Orbital engineering of C3N monolayer to design efficient synergistic sites electrocatalyst for boosting alkaline hydrogen evolution

Alkaline water electrolyzer (AWE) is one of the promising technologies for hydrogen production at the industrial level. However, energetic inefficiency and low current density impede the development of AWE. Compared with acidic conditions, the Volmer step in alkaline hydrogen evolution reaction (HER) involves extra water dissociation, whose barrier is one of the most vital reasons for the sluggish kinetics of alkaline HER. Herein, choosing C3N monolayer as an ideal theoretical model, we design several empty orbitals through intentional metal doping, and further construct synergistic sites on the C3N monolayer to accelerate both water dissociation and hydrogen adsorption for alkaline HER. The as-designed Be-doped and Cr-doped C3N monolayers exhibit rather low theoretical overpotential of 0.476 eV and 0.216 eV for alkaline HER, respectively, which are even lower than Pt (1 1 1) surface.

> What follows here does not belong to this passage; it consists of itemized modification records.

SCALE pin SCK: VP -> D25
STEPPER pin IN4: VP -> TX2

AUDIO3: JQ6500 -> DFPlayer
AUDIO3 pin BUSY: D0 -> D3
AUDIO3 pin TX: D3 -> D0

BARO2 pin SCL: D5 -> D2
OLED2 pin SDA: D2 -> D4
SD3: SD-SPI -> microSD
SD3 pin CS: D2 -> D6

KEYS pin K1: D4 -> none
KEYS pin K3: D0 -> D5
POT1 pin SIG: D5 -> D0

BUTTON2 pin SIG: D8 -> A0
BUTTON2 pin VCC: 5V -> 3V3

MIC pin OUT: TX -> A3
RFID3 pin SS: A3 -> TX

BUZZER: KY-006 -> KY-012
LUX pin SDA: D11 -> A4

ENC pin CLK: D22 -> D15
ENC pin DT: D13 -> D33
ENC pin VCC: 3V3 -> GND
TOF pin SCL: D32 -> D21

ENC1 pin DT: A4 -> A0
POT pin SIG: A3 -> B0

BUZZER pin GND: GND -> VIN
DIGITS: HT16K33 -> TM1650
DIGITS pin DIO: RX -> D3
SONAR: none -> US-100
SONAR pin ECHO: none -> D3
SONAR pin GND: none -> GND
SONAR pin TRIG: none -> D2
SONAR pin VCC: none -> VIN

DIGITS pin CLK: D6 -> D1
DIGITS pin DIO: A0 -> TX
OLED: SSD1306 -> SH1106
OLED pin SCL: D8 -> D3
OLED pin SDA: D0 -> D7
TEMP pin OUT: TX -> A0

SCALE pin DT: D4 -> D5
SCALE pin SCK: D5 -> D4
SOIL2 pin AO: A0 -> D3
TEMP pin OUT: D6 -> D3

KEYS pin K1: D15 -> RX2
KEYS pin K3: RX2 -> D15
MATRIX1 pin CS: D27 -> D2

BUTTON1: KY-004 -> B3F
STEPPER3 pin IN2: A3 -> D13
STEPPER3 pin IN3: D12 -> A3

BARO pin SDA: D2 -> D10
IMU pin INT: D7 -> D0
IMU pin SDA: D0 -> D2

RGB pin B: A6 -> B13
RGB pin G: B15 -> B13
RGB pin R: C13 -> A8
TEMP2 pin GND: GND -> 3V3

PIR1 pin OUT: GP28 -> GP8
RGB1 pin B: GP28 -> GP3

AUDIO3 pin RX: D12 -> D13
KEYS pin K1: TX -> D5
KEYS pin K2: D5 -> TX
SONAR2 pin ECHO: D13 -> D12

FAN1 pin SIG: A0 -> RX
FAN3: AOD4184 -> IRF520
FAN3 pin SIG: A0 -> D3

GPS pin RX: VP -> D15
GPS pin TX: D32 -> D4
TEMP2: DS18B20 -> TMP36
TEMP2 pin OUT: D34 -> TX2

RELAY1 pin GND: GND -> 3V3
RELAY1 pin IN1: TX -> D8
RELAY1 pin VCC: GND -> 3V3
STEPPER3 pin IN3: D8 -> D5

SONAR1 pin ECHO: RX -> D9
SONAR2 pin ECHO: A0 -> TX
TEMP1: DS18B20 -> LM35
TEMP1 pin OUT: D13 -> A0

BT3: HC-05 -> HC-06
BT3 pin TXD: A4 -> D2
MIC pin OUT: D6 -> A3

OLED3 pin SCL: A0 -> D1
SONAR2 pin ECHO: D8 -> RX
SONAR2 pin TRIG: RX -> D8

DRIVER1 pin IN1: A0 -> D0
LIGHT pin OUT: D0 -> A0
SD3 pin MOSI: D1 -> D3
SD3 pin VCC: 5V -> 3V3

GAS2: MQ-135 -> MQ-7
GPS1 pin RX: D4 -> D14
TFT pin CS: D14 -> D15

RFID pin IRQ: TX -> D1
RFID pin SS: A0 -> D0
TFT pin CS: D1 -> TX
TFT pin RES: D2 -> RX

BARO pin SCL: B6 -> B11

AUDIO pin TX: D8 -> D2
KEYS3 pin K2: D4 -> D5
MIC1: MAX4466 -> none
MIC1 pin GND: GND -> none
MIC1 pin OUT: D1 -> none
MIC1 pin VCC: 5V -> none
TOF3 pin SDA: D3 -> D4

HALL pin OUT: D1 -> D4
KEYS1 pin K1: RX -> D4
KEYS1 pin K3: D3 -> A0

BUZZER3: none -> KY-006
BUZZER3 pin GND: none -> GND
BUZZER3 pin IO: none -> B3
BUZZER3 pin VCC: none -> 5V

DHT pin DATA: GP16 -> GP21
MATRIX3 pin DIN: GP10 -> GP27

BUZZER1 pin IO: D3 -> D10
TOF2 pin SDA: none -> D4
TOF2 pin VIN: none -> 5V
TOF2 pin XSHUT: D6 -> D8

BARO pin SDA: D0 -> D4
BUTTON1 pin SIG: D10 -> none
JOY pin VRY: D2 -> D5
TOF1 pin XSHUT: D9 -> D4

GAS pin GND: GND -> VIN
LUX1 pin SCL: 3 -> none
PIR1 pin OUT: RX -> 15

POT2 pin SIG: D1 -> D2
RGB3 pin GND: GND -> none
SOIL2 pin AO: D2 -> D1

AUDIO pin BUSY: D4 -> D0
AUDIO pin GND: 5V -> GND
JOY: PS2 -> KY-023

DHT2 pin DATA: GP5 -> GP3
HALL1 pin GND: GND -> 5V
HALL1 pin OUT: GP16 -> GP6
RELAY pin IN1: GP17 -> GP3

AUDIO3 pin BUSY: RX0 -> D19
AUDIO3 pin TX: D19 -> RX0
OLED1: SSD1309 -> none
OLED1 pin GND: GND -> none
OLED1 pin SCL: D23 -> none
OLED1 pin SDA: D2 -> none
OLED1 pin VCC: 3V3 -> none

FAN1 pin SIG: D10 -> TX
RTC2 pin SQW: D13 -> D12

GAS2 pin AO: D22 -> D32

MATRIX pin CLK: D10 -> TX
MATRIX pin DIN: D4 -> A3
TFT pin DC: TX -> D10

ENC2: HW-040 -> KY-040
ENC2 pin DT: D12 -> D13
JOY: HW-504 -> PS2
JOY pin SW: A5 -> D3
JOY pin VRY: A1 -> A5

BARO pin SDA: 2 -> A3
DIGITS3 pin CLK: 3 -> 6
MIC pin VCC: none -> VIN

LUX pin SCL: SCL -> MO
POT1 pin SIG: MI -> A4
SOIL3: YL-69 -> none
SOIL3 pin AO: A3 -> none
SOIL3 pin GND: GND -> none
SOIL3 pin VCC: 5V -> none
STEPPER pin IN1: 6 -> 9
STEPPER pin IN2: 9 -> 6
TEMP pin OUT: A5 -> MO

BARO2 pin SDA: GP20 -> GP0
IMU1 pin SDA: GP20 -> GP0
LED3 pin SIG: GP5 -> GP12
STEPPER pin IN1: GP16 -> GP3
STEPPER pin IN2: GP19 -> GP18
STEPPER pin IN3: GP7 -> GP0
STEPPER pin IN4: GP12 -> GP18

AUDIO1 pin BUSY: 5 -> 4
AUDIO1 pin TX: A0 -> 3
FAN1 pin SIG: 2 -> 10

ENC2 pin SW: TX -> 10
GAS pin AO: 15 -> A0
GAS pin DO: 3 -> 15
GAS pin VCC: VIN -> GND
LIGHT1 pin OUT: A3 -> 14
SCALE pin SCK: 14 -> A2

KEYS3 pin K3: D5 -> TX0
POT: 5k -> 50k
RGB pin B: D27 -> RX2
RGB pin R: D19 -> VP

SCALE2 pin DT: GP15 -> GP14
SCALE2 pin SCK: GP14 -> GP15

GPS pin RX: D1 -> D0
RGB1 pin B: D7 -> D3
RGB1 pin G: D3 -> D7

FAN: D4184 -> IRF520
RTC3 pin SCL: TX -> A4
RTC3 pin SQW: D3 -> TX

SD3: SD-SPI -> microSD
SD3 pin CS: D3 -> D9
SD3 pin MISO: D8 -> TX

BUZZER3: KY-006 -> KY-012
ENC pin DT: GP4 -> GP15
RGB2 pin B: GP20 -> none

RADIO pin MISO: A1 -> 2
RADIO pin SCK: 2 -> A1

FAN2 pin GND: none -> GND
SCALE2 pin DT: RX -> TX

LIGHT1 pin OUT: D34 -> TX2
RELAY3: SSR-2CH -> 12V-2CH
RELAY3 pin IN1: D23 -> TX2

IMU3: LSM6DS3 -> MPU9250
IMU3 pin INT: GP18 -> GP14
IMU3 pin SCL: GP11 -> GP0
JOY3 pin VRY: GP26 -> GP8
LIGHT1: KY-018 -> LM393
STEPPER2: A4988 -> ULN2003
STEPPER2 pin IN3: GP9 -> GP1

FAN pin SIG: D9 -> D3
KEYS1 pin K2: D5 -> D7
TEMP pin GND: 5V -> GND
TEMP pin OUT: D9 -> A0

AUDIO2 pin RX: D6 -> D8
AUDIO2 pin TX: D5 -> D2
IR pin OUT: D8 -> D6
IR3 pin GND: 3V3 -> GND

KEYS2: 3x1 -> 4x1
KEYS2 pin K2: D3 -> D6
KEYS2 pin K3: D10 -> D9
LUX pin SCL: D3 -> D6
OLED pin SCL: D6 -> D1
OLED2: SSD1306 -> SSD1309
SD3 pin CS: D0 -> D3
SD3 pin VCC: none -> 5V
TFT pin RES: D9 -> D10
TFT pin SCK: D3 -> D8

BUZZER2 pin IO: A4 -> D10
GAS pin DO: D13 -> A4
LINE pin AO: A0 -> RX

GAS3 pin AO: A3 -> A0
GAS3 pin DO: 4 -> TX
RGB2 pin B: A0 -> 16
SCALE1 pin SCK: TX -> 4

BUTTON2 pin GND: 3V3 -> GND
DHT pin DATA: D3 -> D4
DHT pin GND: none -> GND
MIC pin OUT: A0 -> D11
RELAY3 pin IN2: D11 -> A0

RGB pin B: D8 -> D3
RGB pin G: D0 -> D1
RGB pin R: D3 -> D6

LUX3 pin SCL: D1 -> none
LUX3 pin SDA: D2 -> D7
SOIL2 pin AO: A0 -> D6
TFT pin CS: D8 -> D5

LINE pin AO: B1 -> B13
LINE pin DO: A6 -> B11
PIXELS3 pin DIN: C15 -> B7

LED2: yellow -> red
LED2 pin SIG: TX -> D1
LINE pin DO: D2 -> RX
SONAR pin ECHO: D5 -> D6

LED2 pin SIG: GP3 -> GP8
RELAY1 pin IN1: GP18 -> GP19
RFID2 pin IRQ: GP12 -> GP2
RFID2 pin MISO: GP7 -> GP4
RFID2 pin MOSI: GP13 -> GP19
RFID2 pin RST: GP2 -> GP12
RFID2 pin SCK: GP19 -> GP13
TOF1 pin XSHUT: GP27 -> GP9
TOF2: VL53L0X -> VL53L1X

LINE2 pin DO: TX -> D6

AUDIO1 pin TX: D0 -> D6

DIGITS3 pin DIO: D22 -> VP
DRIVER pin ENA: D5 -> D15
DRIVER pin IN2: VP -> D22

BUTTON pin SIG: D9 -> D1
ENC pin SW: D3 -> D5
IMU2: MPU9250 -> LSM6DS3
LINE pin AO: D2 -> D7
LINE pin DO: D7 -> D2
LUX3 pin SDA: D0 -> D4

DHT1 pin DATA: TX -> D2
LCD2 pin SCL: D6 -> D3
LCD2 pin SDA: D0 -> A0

Moreover, by comparing the water dissociation behaviors on metal-doped C3N monolayer, we find that the empty orbitals with suitable orientation and energy level are useful for promoting the water dissociation process, indicating that we can use orbital engineering strategy to regulate the adsorption strength between adsorbate and surface site. Consequently, it is reasonable to suggest that our orbital engineering strategy would significantly benefit the design of highly efficient alkaline HER electrocatalysts.